You have to remember the speed of Light is a constant, 186,282 mps. This is Einstein's famous equation, E=MC/2, the E stands for energy the M stands for mass of an object and the C stands for the speed of light which is squared. The speed of light squared is 8.98755179 * 10/16th power. Lighting travels about one third the speed of light. It is not the power changes in the magnetic force which affects its speed. Remember electricity comes first then the magnetic field. Increase the electrical force and the magnetic field increases. Make a simple copper coil and hook it to a 6 volt battery then hook it to a 9 volt battery you would notice that the magnetic field increases with the step up voltage. If you take away the coil you would still have a 6 volt and a 9 volt battery that produces energy without a magnetic field. If you look at the earth's core it is molten Iron spinning in a centrifuge the Earth spins at 1000 mph and flies through space at 621.371 mph. It creates a magnetic field that extends only 40000 miles into space. In contrast to space we are barely a blip in the cosmos. Gravity at present is a hypothetical particle no one knows if it exist. If it exists it would be a boson force particle.

#### Hayseed

Is the magnetic flux, in a toroidal core, flowing into a S pole, or is it flowing out of a N pole?

North

#### Hayseed

North......ok......does that mean the flux is a mono-pole flux?

#### Ront5353

If you are talking magnetism, then there are always two poles. Take a bar magnet cut it in half you still have two poles with the resulting bars.
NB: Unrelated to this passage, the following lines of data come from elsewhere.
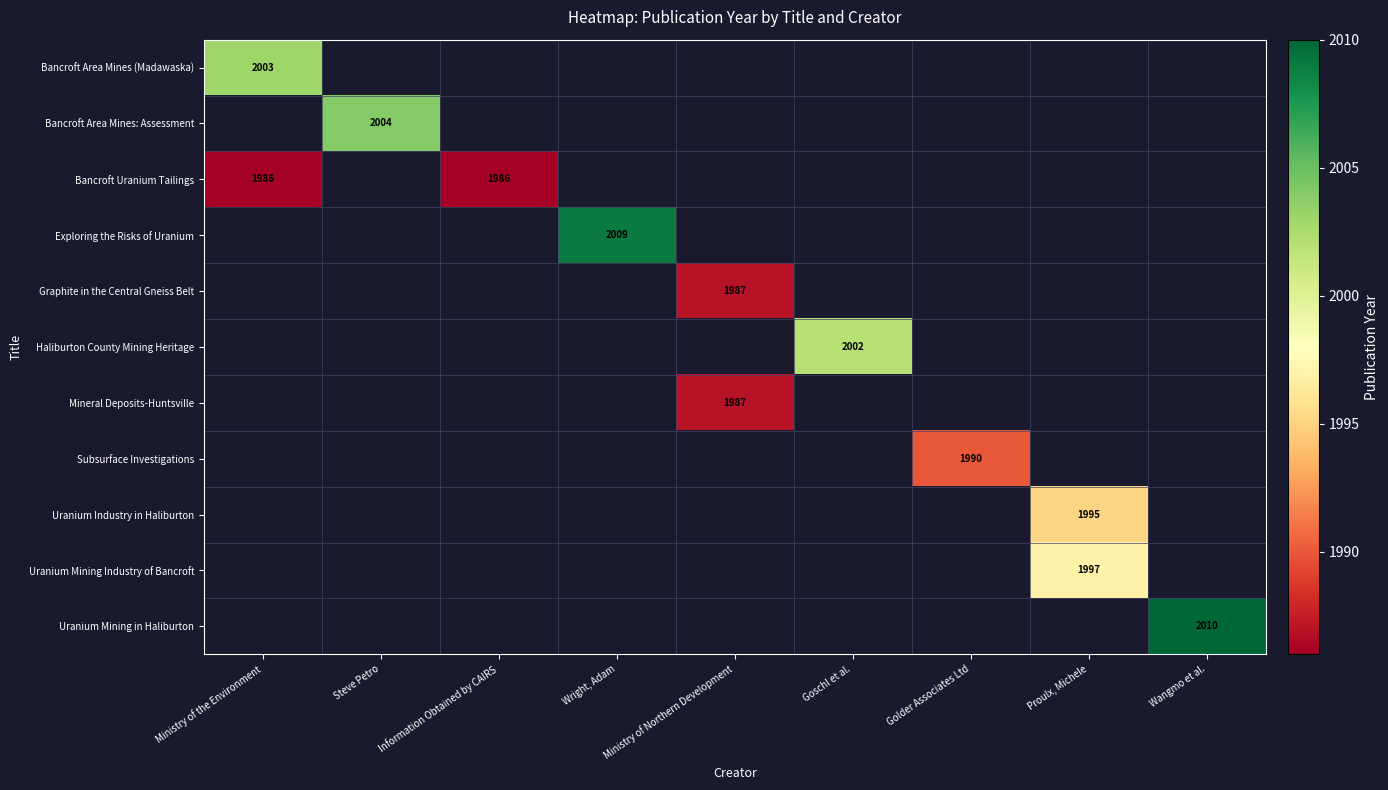

At which category does the chart reach its peak across all series?

Wangmo et al.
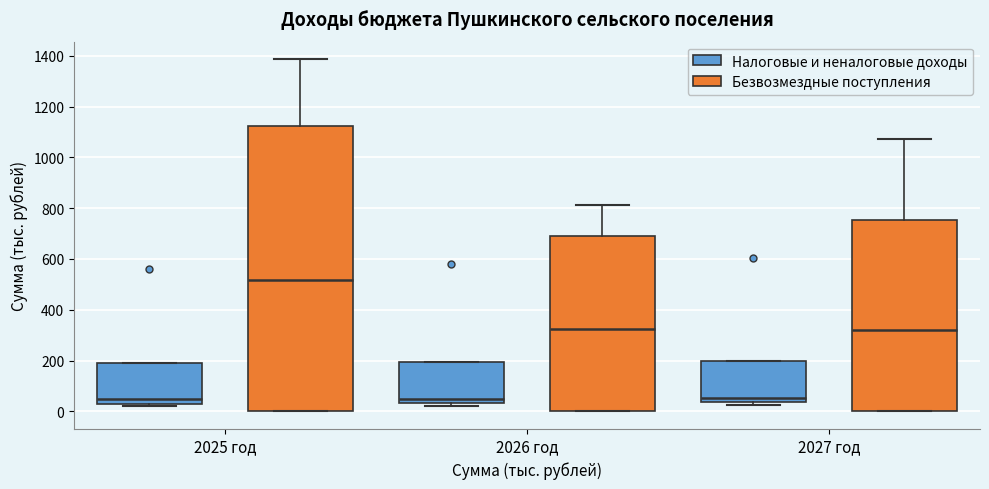

Which box is the tallest, from its lower edge to its upper edge?

2025 год (Безвозмездные поступления)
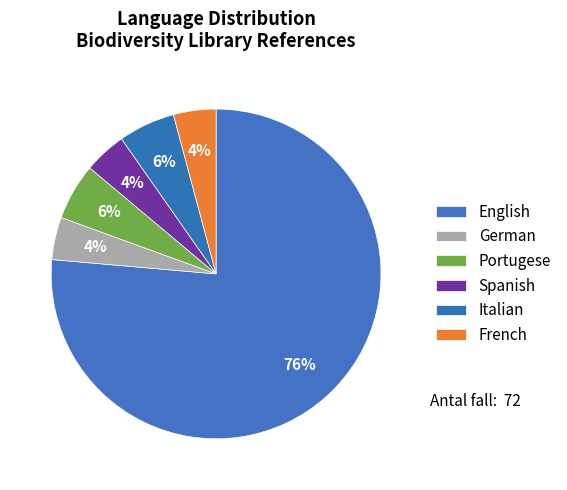

To the nearest percent, what portion does Italian represent?

6%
The question of flux it can be either a single vector or it can be a vector field. In the latter case flux can be readily integrated over a surface.

The word flux comes from the Latin word “fluxus” means to flow. This term was introduced into differential calculus by Isaac Newton.

Flux is defined as the rate of flow of a property per unit area which has dimensions (quantity)*(time)-1*(area)-1. Area being the surface of the property is flowing through or across. (* is being used as a dot product)

Time for me is a vector field a transport dimension a manifold for the other 3 manifolds of dimension. Simply put you have X*2 + Y*2 + Z*2 + t*2.

There is a difference between “electric flux” and magnetic flux according to electromagnetism. As there is a difference between space and time.

In cases of flux, we have to take the integral, over a surface, of the flux through every element of the surface. The result of this operation is called the surface integral of the flux. It represents the quantity which passes through the surface. -----James Maxwell.

The observation of diffuse radio emission from a number of rich clusters (including the Coma cluster) indicates the presence of 10−8–10−7 G intracluster magnetic fields. We argue that the survival of such fields places an upper bound on the average flux of monopoles within our galaxy, F ≲ 10−18−10−20 cm−2 s−1 sr−1, for monopoles of mass m ≲ 10−18 GeV. Although somewhat less secure, this bound is at least 3 orders of magnitude more restrictive than the “Parker bound”, which is based upon the survival of galactic magnetic fields.